Ed Whelan chimes in on the perennial debate with the most recent data:
1. In Staub v. Proctor Hospital, the Court, reversing the Seventh Circuit, ruled unanimously that an employer could be held liable for employment discrimination based on the discriminatory animus of an employee who influenced, but did not make, the ultimate employment decision. Justice Scalia wrote the lead opinion.
2. In FCC v. AT&T, the Court, in a unanimous opinion by Chief Justice Roberts, ruled that corporations do not have “personal privacy” for purposes of a Freedom of Information Act exemption. The ruling reversed a Third Circuit decision.

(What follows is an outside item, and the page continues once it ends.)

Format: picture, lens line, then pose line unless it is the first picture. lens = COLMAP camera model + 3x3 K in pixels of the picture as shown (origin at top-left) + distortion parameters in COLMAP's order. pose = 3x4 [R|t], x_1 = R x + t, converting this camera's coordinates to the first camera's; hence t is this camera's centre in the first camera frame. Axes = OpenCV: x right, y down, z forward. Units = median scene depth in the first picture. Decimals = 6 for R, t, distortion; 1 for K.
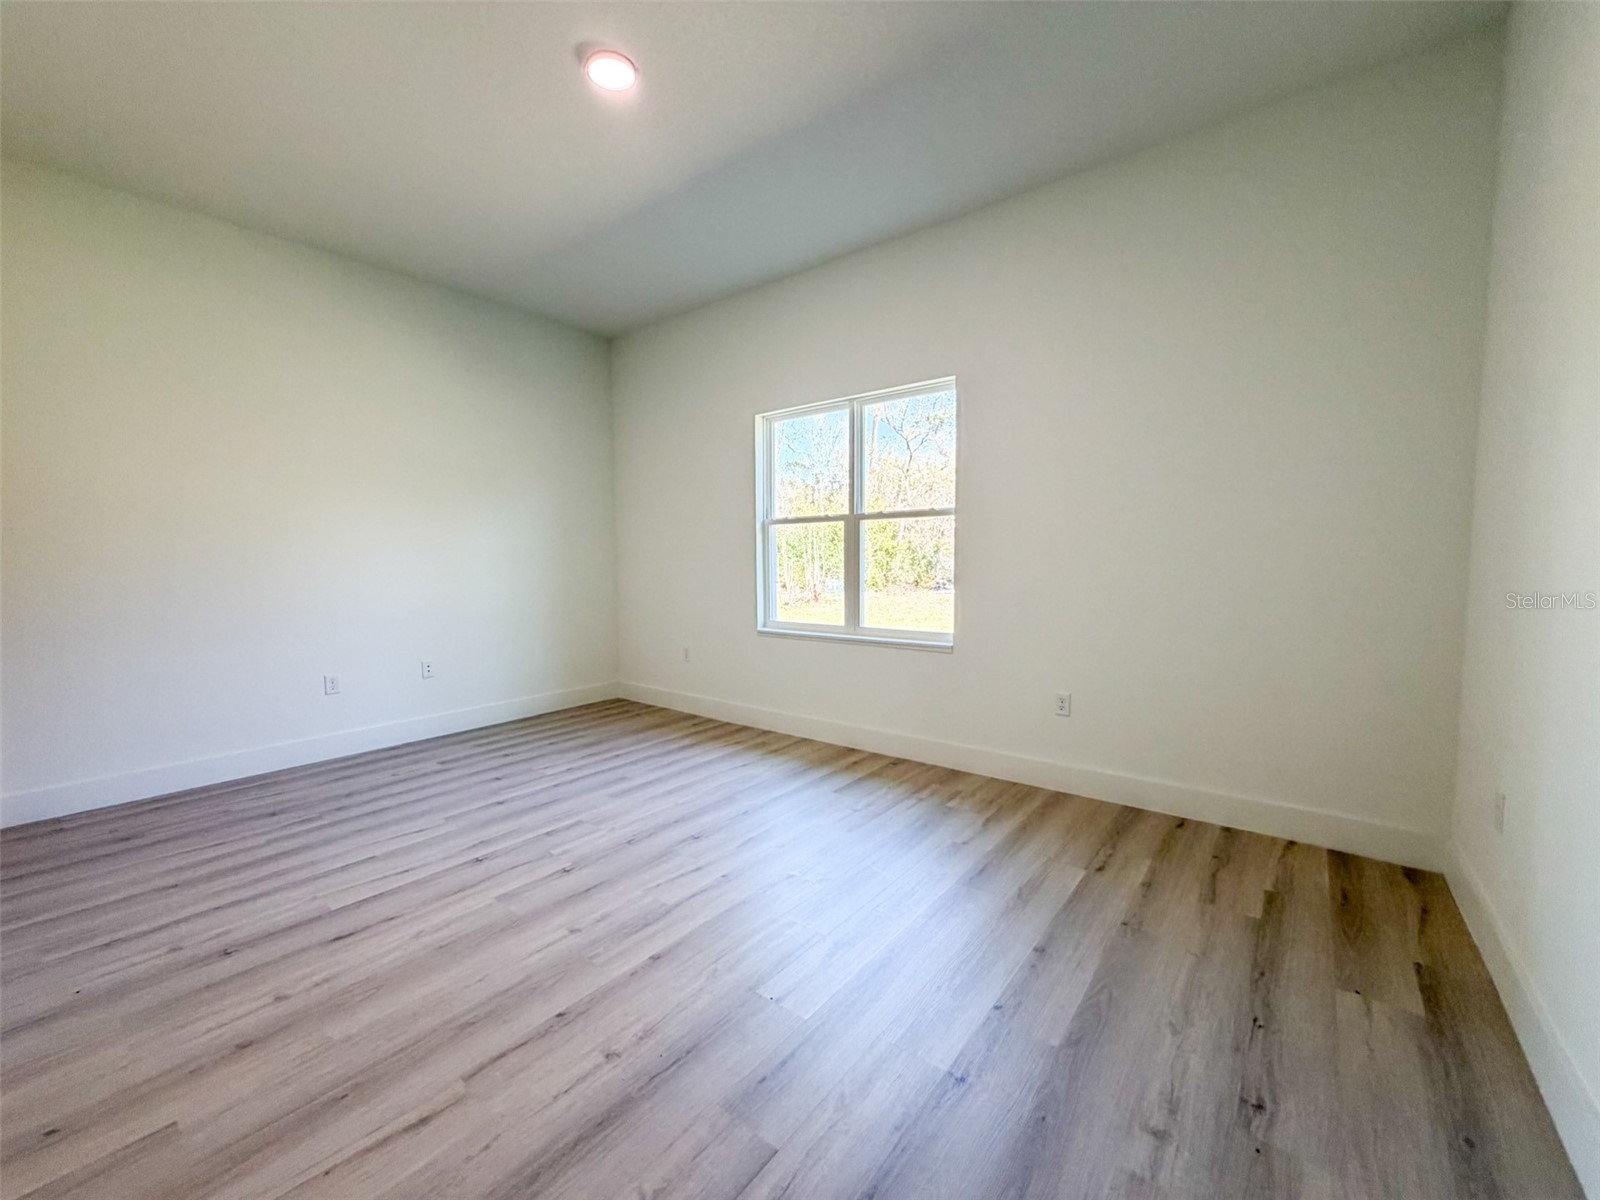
lens RADIAL K [[641.3, 0, 797.5], [0, 641.3, 600.0], [0, 0, 1]] dist [-0.000940, 0.000183]
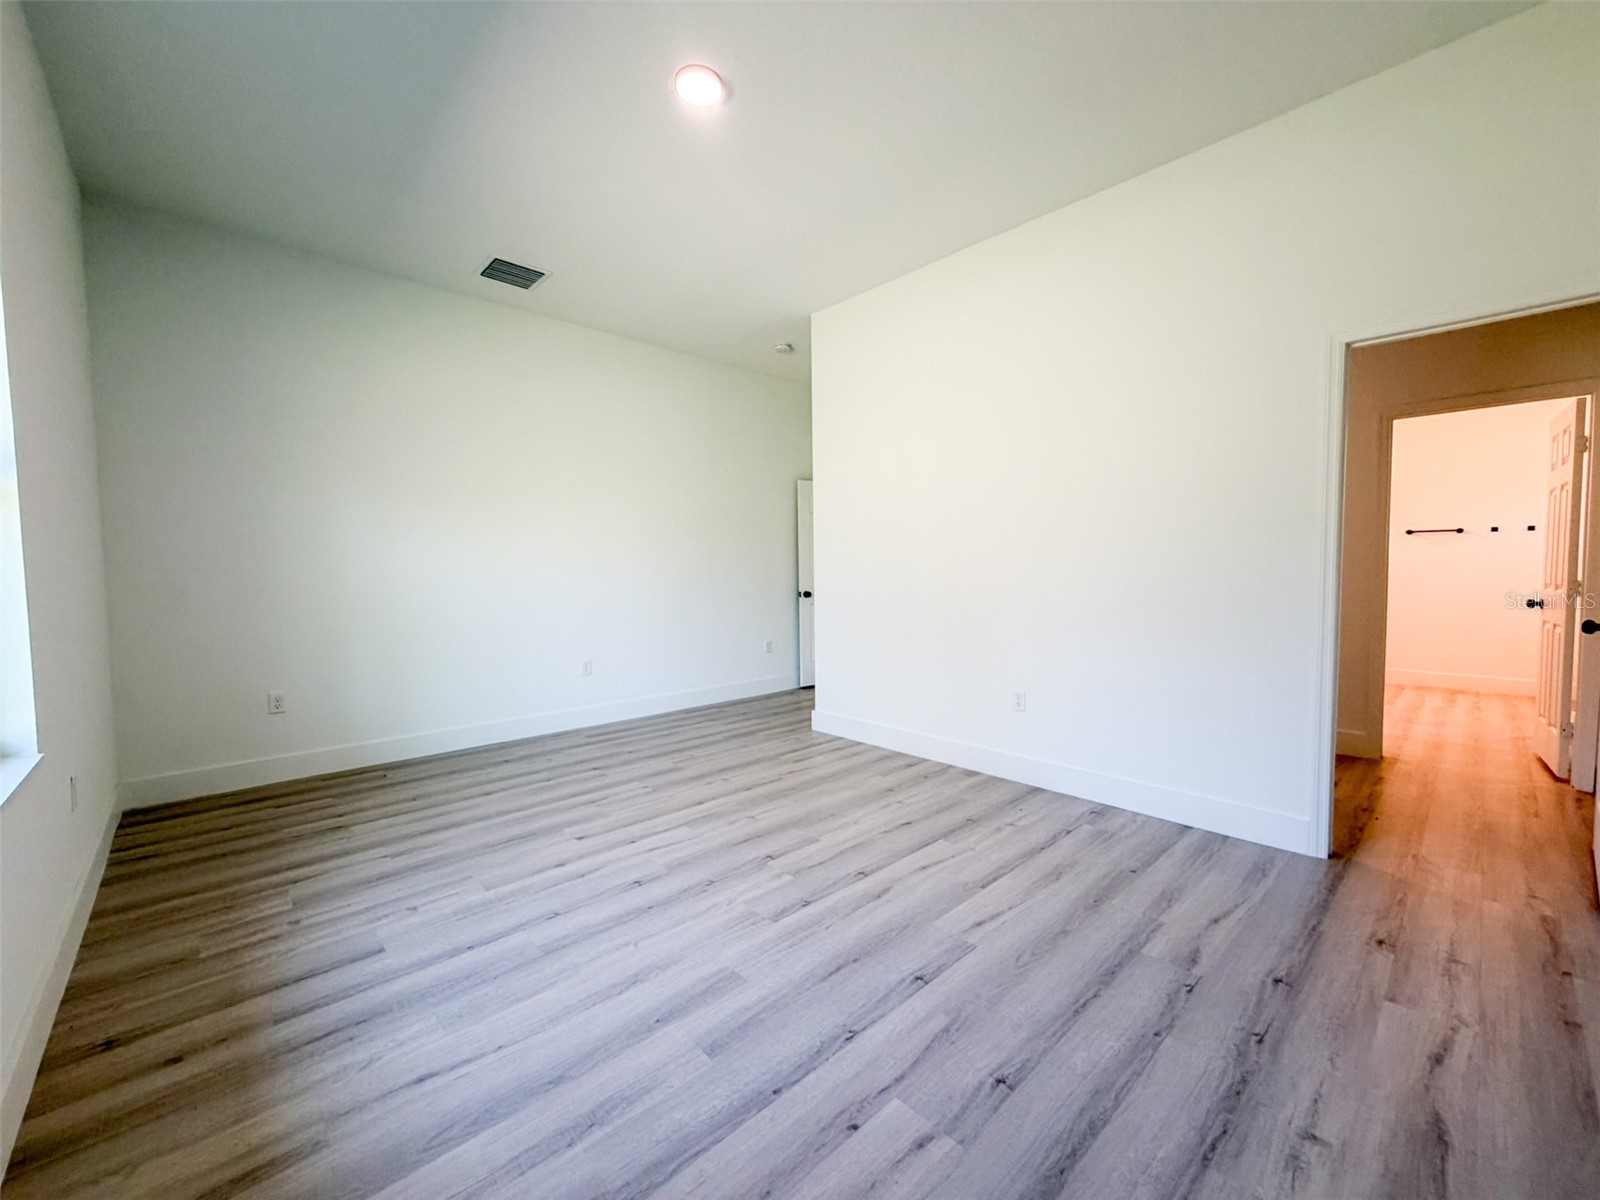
lens RADIAL K [[641.3, 0, 797.5], [0, 641.3, 600.0], [0, 0, 1]] dist [-0.000940, 0.000183]
pose [[-0.988387, 0.005547, 0.151857, -0.522957], [0.022681, 0.993524, 0.111332, -0.112468], [-0.150256, 0.113484, -0.982112, 1.826938]]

In the third decision rendered today, Henderson v. Shinseki, the Court also ruled unanimously for the “little guy,” as it held, in an opinion by Justice Alito, that a 120-day deadline for a veteran to appeal an administrative denial of benefits did not amount to an absolute jurisdictional bar. The Court reversed a contrary ruling by the Federal Circuit.
(Justice Kagan did not take part in any of these cases.)
I’ve discussed the analytical incoherence of these “pro-business bias” claims in the antitrust context here and here; in that context, the argument is commonly raised but usually avoid serious claims that any specific decision was wrongly decided.